BEGIN SOURCE DATA
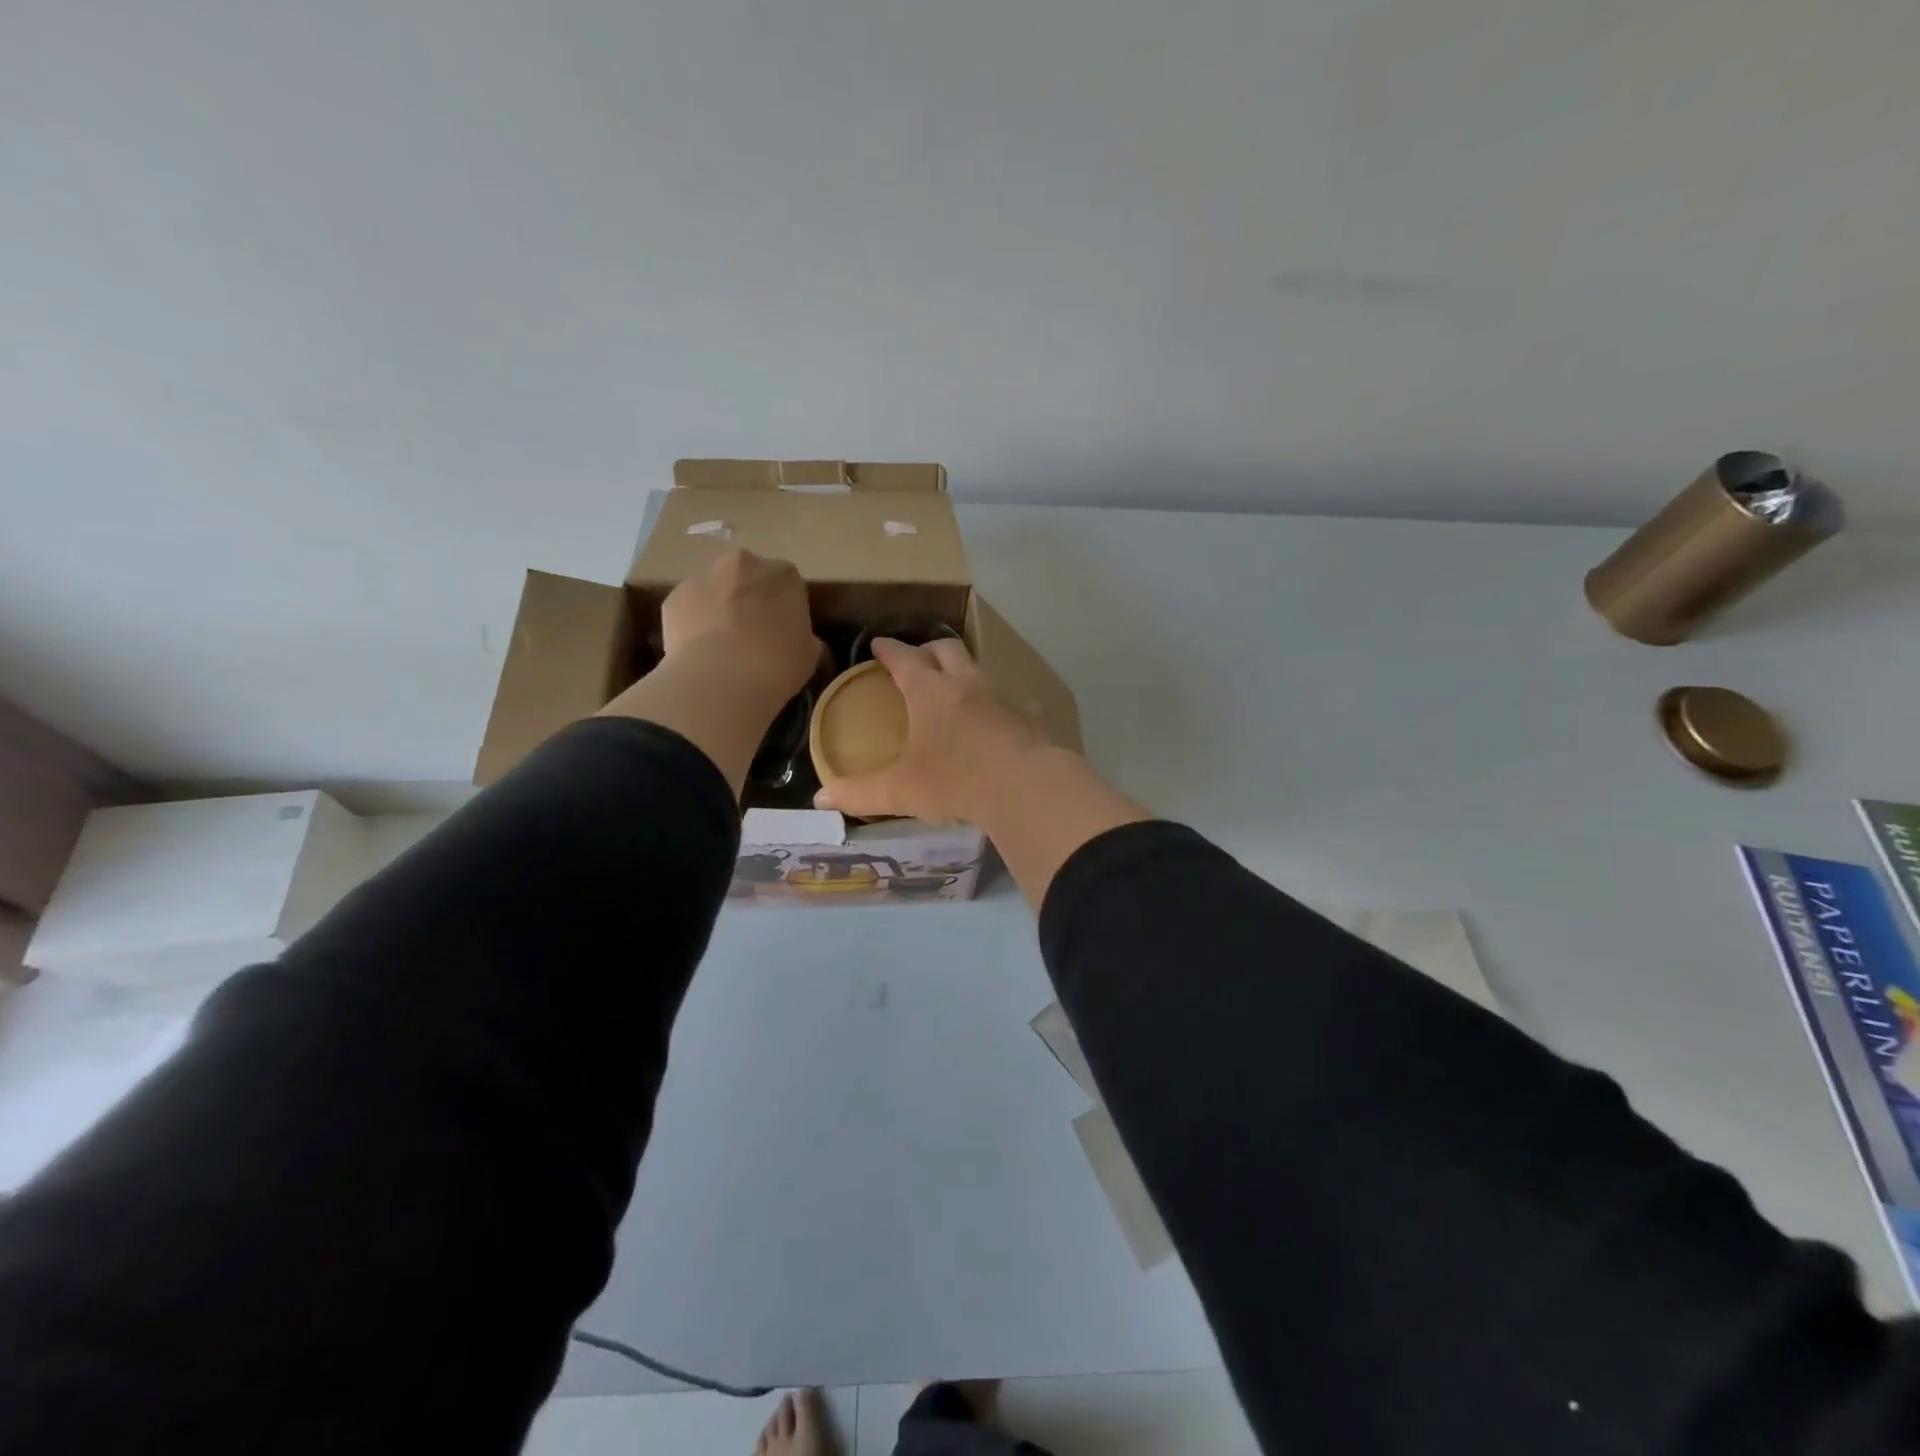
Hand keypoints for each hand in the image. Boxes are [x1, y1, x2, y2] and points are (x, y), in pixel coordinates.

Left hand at [660, 549, 817, 702]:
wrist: (720, 681)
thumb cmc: (776, 665)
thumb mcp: (808, 655)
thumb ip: (805, 638)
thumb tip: (802, 642)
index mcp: (783, 574)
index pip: (787, 584)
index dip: (784, 608)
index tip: (782, 632)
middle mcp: (742, 564)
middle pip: (747, 578)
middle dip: (749, 599)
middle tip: (752, 636)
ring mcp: (703, 577)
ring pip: (715, 591)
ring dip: (718, 609)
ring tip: (721, 649)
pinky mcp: (673, 598)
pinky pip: (688, 609)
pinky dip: (693, 625)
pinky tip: (698, 654)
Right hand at [813, 637, 1048, 822]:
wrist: (1024, 787)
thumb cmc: (954, 781)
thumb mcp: (900, 790)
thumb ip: (859, 793)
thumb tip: (820, 799)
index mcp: (930, 693)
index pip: (904, 659)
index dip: (889, 650)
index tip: (879, 644)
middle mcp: (966, 685)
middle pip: (947, 649)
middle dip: (929, 648)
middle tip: (919, 657)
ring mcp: (1002, 698)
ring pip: (981, 670)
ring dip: (966, 671)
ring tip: (958, 685)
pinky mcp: (1029, 718)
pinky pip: (1017, 703)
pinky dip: (1006, 706)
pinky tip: (1005, 718)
END SOURCE DATA
» WHAT NEEDS TO BE DONE
Using the entries above, give back exactly the line containing "thumb mcp: (808, 655)", the line containing "middle dip: (929, 648)", and every line between them, and nothing else.

» TASK OUTPUT
thumb mcp: (808, 655)
thumb ip: (805, 638)
thumb tip: (802, 642)
index mcp: (783, 574)
index pip: (787, 584)
index dip: (784, 608)
index tip: (782, 632)
middle mcp: (742, 564)
middle pip: (747, 578)
middle dip: (749, 599)
middle tip: (752, 636)
ring mcp: (703, 577)
ring pip: (715, 591)
ring dip: (718, 609)
ring tip: (721, 649)
pinky mcp: (673, 598)
pinky pip: (688, 609)
pinky dip: (693, 625)
pinky tip: (698, 654)
Right hand at [813, 637, 1048, 822]:
wrist: (1024, 787)
thumb cmc: (954, 781)
thumb mcp: (900, 790)
thumb ip: (859, 793)
thumb tip: (820, 799)
index mcp: (930, 693)
index pip: (904, 659)
index dip: (889, 650)
index tip: (879, 644)
middle mcp: (966, 685)
middle pip: (947, 649)
middle dip: (929, 648)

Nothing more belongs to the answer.